> _Extracted data_
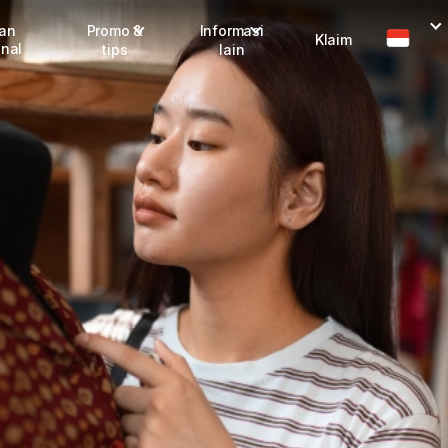
man
Promo &
Informasi
Klaim
onal
tips
lain
I
Promo terbaru
Dangerous Goods
Info seller
Karantina
M
Info mitra
FAQ
Tentang kami
Karir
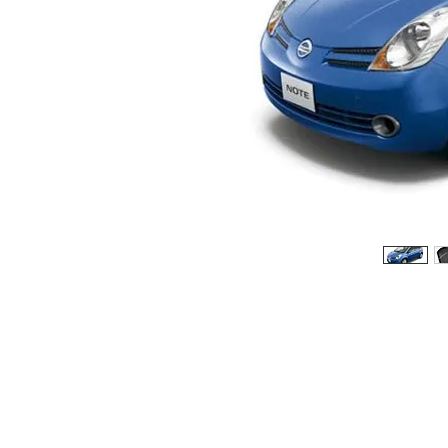
© 2026 Copyright Cochesimas.com
Aviso Legal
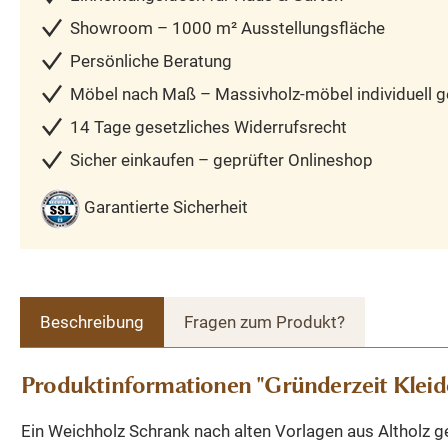
Showroom – 1000 m² Ausstellungsfläche
Persönliche Beratung
Möbel nach Maß – Massivholz-möbel individuell ge
14 Tage gesetzliches Widerrufsrecht
Sicher einkaufen – geprüfter Onlineshop
Garantierte Sicherheit
Beschreibung
Fragen zum Produkt?
Produktinformationen "Gründerzeit Kleid
Ein Weichholz Schrank nach alten Vorlagen aus Altholz 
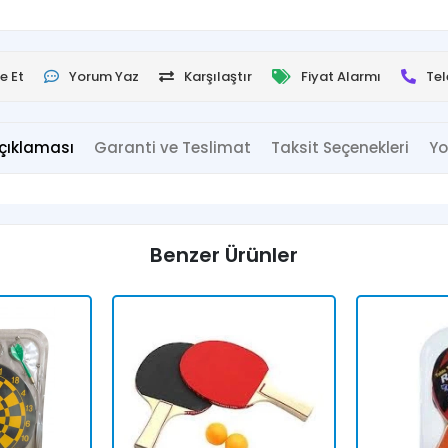
e Et
Yorum Yaz
Karşılaştır
Fiyat Alarmı
Tel
çıklaması
Garanti ve Teslimat
Taksit Seçenekleri
Yo
Benzer Ürünler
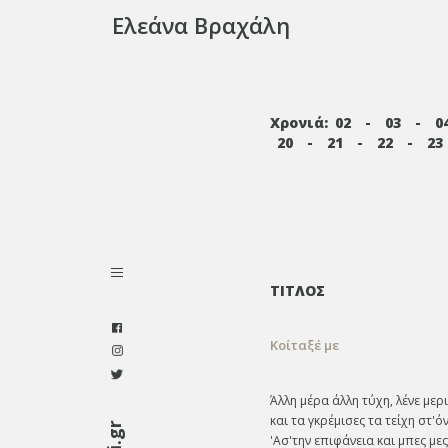
Ελεάνα Βραχάλη
Χρονιά:
02
-
03
-
0
20
-
21
-
22
-
23
ΤΙΤΛΟΣ
Κοίταξέ με
Άλλη μέρα άλλη τύχη, λένε μερι
και τα γκρέμισες τα τείχη στ'ό
'Ασ'την επιφάνεια και μπες με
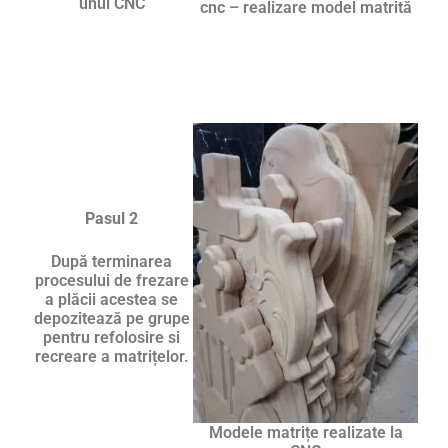
unui CNC
cnc – realizare model matrită
Pasul 2
După terminarea
procesului de frezare
a plăcii acestea se
depozitează pe grupe
pentru refolosire si
recreare a matrițelor.
Modele matrițe realizate la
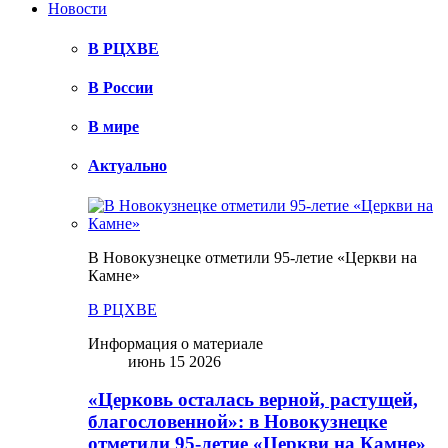
Новости
В РЦХВЕ
В России
В мире
Актуально
В Новокузнецке отметили 95-летие «Церкви на
Камне»
В РЦХВЕ
Информация о материале
июнь 15 2026
«Церковь осталась верной, растущей,
благословенной»: в Новокузнецке
отметили 95-летие «Церкви на Камне»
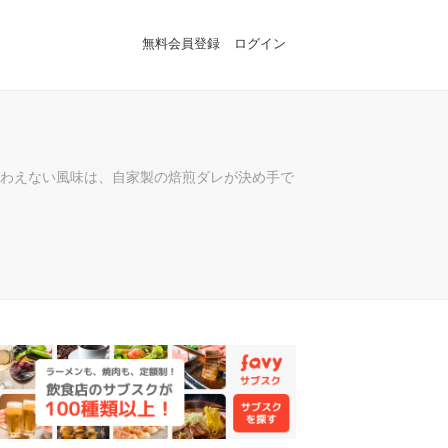
無料会員登録
ログイン
わえない風味は、自家製の焙煎ダレが決め手で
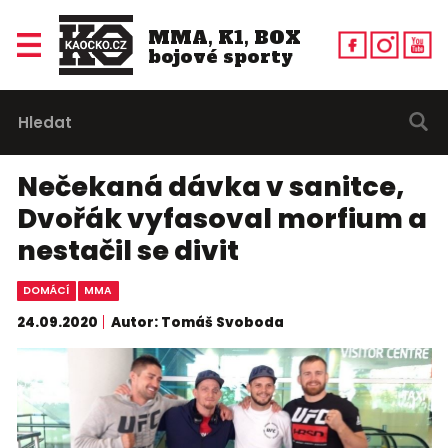
MMA, K1, BOX
bojové sporty
Nečekaná dávka v sanitce,
Dvořák vyfasoval morfium a
nestačil se divit
DOMÁCÍ
MMA
24.09.2020
Autor: Tomáš Svoboda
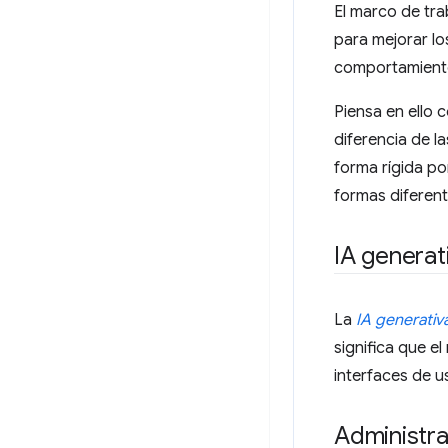
El marco de tr
para mejorar lo
comportamiento 
Piensa en ello
diferencia de l
forma rígida po
formas diferent
IA generat
La
IA generativ
significa que e
interfaces de u
Administr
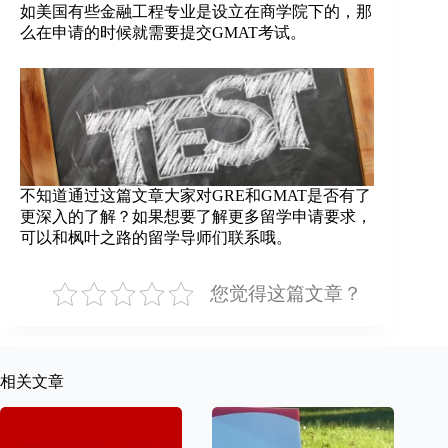
如美国有些金融工程专业是设立在商学院下的，那
么在申请的时候就需要提交GMAT考试。
不知道通过这篇文章大家对GRE和GMAT是否有了
更深入的了解？如果想要了解更多留学申请要求，
可以和枫叶之路的留学导师们联系哦。
您觉得这篇文章？
相关文章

> _Work item_
Could you retype the text from all the records above line for line, leaving out the pictures?

> _Answer to the problem_
man
Promo &
Informasi
Klaim
onal
tips
lain
I
Promo terbaru
Dangerous Goods
Info seller
Karantina
M
Info mitra
FAQ
Tentang kami
Karir
© 2026 Copyright Cochesimas.com
Aviso Legal
Showroom – 1000 m² Ausstellungsfläche
Persönliche Beratung
Möbel nach Maß – Massivholz-möbel individuell ge
14 Tage gesetzliches Widerrufsrecht
Sicher einkaufen – geprüfter Onlineshop
Garantierte Sicherheit
Beschreibung
Fragen zum Produkt?
Produktinformationen "Gründerzeit Kleid
Ein Weichholz Schrank nach alten Vorlagen aus Altholz 
e Et
Yorum Yaz
Karşılaştır
Fiyat Alarmı
Tel
çıklaması
Garanti ve Teslimat
Taksit Seçenekleri
Yo
Benzer Ürünler
Ελεάνα Βραχάλη
Χρονιά:
02
-
03
-
0
20
-
21
-
22
-
23
ΤΙΤΛΟΣ
Κοίταξέ με
Άλλη μέρα άλλη τύχη, λένε μερι
και τα γκρέμισες τα τείχη στ'ό
'Ασ'την επιφάνεια και μπες με
unui CNC
cnc – realizare model matrită
Pasul 2
După terminarea
procesului de frezare
a plăcii acestea se
depozitează pe grupe
pentru refolosire si
recreare a matrițelor.
Modele matrițe realizate la
Новости
В РЦХВЕ
В России
В мире
Актуально
В Новокузнецке отметили 95-летие «Церкви на
Камне»
В РЦХВЕ
Информация о материале
июнь 15 2026
«Церковь осталась верной, растущей,
благословенной»: в Новокузнецке
отметили 95-летие «Церкви на Камне»
無料会員登録
ログイン
わえない風味は、自家製の焙煎ダレが決め手で
MMA, K1, BOX
bojové sporty
Nečekaná dávka v sanitce,
Dvořák vyfasoval morfium a
nestačil se divit
DOMÁCÍ
MMA
24.09.2020
Autor: Tomáš Svoboda
El marco de tr
para mejorar lo
comportamiento 
Piensa en ello
diferencia de l
forma rígida po
formas diferent
IA generat
La
IA generativ
significa que e
interfaces de u
Administr
如美国有些金融工程专业是设立在商学院下的，那
么在申请的时候就需要提交GMAT考试。
不知道通过这篇文章大家对GRE和GMAT是否有了
更深入的了解？如果想要了解更多留学申请要求，
可以和枫叶之路的留学导师们联系哦。
您觉得这篇文章？
相关文章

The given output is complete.